It didn't take much to fall in love with Teena Marie's music.
She was a natural soul performer who swam upstream to find her success in the (then) segregated music industry.
And she was no autotune diva, Teena Marie was a White girl with rhythm and blues in her bones--and her very first label, Motown, was uncomfortable with that.
The dilemma was understandable: how would the (primarily Black) Motown audience react to a White woman performing R&B? Motown released Teena Marie's first album, Wild and Peaceful, (1979), a collaboration with her mentor Rick James, without her photo on the cover?
Of course fans assumed that she was Black; nevertheless, Teena Marie's Motown audience welcomed her, and stayed with her, even after discovering she was not. She revolutionized the perception of White female singers--they can, too, perform soul music.
Teena Marie revolutionized the music business as well.
In 1976, Teena signed with labels Motown and Jobete, as a performer and songwriter. Each contract carried the option to renew annually for six years. Before she signed the contracts, Teena Marie was a 19-year-old local, unknown performer. During that contractual period, Teena Marie churned out four successful albums for Motown, and scored a gold record, It Must Be Magic, that sold more than 400,000 copies.

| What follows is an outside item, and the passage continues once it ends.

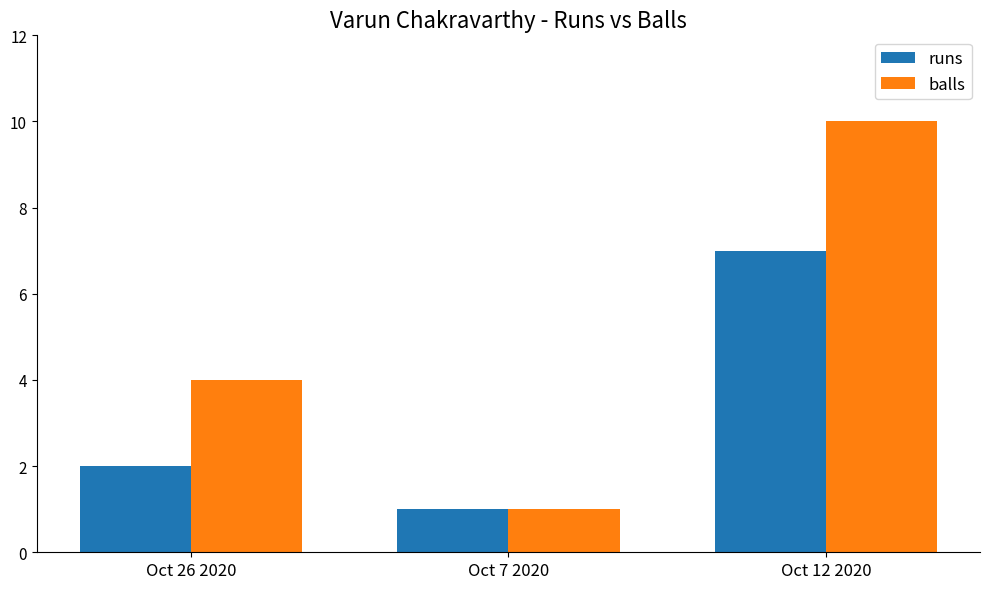

At how many categories does at least one series exceed 7?

1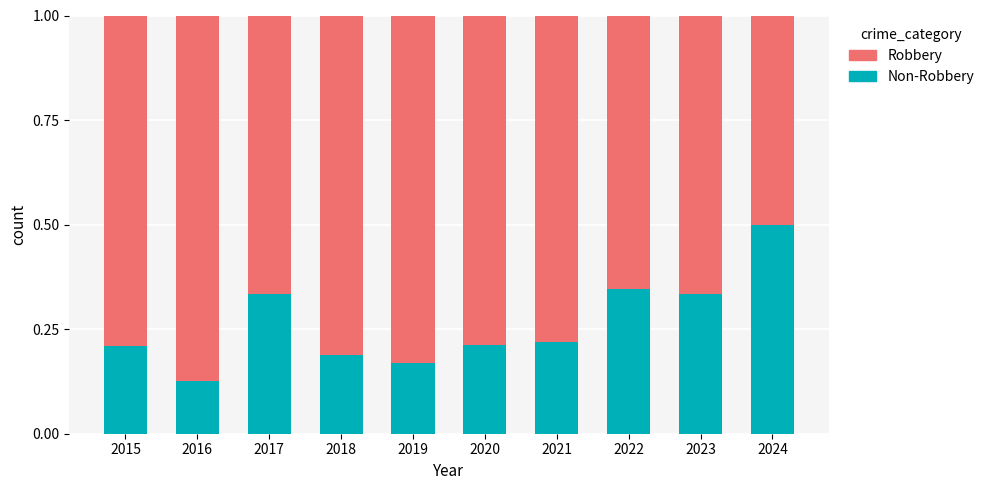

What are all the series names shown in the legend?

Robbery, Non-Robbery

Enter the sixth and final year of the contracts and Teena Marie wanted to explore her options with another label. Here's what went down, according to the appeal:
In May 1982, Teena Marie informed Motown and Jobete she would no longer perform under the contracts and gave a written notice of recision. In August 1982, Motown and Jobete sued Teena Marie for breach of contract and injunctive and declaratory relief, among other things. The following month, more than six years after she began performing under the contracts, Motown and Jobete exercised their options to pay Teena Marie at the rate of $6,000 per year. In November 1982, Teena Marie informed Motown and Jobete she had signed a recording contract with another company and intended to commence performing for that company later in the month. Motown and Jobete sought a preliminary injunction under the exclusivity clauses of their contracts to prevent Teena Marie from performing services for another employer until her contracts with them expired in 1983.
The trial court restrained Teena Marie from performing as a singer or songwriter for anyone other than Motown and Jobete until April 9, 1983, the purported expiration date of her contracts.
Teena Marie appealed and the courts declared it was illegal for labels to keep artists contractually bound and refuse to release their work. The law, the Brockert Initiative, was named after Teena, whose legal name was Tina Marie Brockert.
Tina Marie received her big break in showbiz as a child guest star on The Beverly Hillbillies, made her mark in the music industry, and won a landmark case for artists to earn a living doing what they loved.
Teena Marie, much like the Average White Band, Hall & Oates, Queen, Christina Aguilera and so many other non-Black musicians who successfully crossed over to traditional Black music genres, challenge the very notion of race-defined musical talent. Perhaps the bigger lesson of blue-eyed soul is that music is the great equalizer, and it belongs to the human race.
And on that note, Teena Marie was a talented soul sister who won't be forgotten.